|TRENTON – Acting Attorney General John J. Hoffman announced that a North Carolina man pleaded guilty today to charges that he brought millions of dollars in counterfeit poker chips to Atlantic City to use in a poker tournament at the Borgata Casino. The scheme was discovered after he clogged a pipe at the Harrah’s Casino Hotel by flushing hundreds of counterfeit chips down the toilet in his room.
Christian Lusardi, 43, of Fayetteville, N.C., pleaded guilty today to charges of second-degree trademark counterfeiting and third-degree criminal mischief before Superior Court Judge Bernard E. DeLury Jr. in Atlantic County. Lusardi was indicted on July 8 by an Atlantic County grand jury. Under the plea agreement, the state will recommend that Lusardi be sentenced to five years in state prison on the trademark counterfeiting charge and three years in state prison on the criminal mischief charge, with the two sentences to run concurrently. In addition, Lusardi will be required to pay restitution of $463,540 to the Borgata to cover revenues it lost on the poker tournament and $9,455 to Harrah’s Casino Hotel to pay for the plumbing damage he caused with the poker chips. That damage is the basis for the criminal mischief charge. Judge DeLury scheduled sentencing for Lusardi for Oct. 22.
Deputy Attorney General Kerry DiJoseph prosecuted Lusardi and took the guilty plea for the Division of Criminal Justice Specialized Crimes Bureau-Casino Prosecution Unit. The case was investigated by the New Jersey State Police and the Division of Criminal Justice. Detective Sgt. Arthur Ferrari and Detective Sgt. 1st Class Eric Hubbs were lead detectives for the State Police Casino Investigations Unit.
Lusardi participated as a player in the Borgata’s “Winter Poker Open,” which began on Jan. 14, 2014. The tournament, which was supposed to continue for three weeks, was terminated after just three days due to the discovery of the counterfeit poker chips. Investigators discovered that $800,000 in counterfeit chips had been put into play during the first two days of the tournament.
“Lusardi’s counterfeiting scheme sabotaged a major professional poker tournament at the Borgata, not to mention the plumbing at Harah’s Casino Hotel,” said Acting Attorney General Hoffman. “In addition to facing a substantial prison sentence, Lusardi must pay nearly half a million dollars in restitution.”
“Counterfeiting is a serious crime that carries stiff penalties, as this case demonstrates,” said Director Elie Honig of the Division of Criminal Justice. “Lusardi clearly feared that his scheme would be exposed, or he wouldn’t have resorted to such a desperate measure to dispose of his phony chips.”
“When you gamble on a flush in high-stakes poker, you either win big or lose big,” said Colonel Rick Fuentes, Superintendent of the New Jersey State Police. “Lusardi lost big when his alleged scheme was foiled by a leaking sewer pipe, which led to his quick apprehension by the New Jersey State Police Casino Investigations Unit.”

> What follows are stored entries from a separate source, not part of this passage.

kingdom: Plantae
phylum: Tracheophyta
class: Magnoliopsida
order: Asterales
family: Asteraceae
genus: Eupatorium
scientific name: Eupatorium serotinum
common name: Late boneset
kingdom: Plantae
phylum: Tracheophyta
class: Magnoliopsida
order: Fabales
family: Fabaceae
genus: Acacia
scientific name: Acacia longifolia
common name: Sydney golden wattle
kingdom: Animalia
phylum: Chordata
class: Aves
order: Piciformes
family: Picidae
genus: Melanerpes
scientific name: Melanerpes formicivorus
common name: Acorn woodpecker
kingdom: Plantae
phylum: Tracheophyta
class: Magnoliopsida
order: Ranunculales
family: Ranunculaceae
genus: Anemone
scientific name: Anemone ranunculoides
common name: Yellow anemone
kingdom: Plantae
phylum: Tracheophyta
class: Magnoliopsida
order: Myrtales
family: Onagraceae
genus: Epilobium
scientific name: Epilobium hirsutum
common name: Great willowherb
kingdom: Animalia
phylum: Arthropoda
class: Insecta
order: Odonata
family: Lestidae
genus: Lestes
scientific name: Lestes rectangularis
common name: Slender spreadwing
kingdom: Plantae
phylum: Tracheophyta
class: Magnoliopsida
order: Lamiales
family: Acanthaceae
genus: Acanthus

The counterfeit chips were discovered on Jan. 16, 2014, after guests at Harrah’s Casino Hotel reported a leak in the sewer line in two adjoining hotel rooms. Hotel staff found that the leak was caused by Borgata poker chips that had been flushed down a toilet. A total of 494 gray $5,000 chips and nine mustard $25,000 chips were extracted from the plumbing and turned over to the Borgata. The total face value of the chips was $2,695,000. The chips were examined and determined to be counterfeit Borgata Winter Poker Open Tournament poker chips. Stickers with a counterfeit Borgata trademark were affixed to the chips to make them appear authentic.
The tournament was suspended by the Borgata on Jan. 17, 2014, and the New Jersey Division of Gaming Enforcement (DGE) issued an order canceling the tournament on Jan. 18. DGE Director David Rebuck later issued an order directing the fair distribution of remaining prize funds and refund of entry fees by the Borgata. An audit of the chips used in the tournament revealed 160 counterfeit $5,000 chips, which were put into play during the first two days of the tournament. In addition, 22 more fake $5,000 chips were found in a clogged toilet in a men’s room at the Borgata on Jan. 18. The total face value of the counterfeit chips recovered was $3,605,000. The State Police quickly identified Lusardi as the man responsible for the counterfeit chips, and he was arrested on Jan. 24 at another hotel in Atlantic City. Lusardi ordered the poker chips over the Internet from a manufacturer in China and affixed the counterfeit logo stickers to them.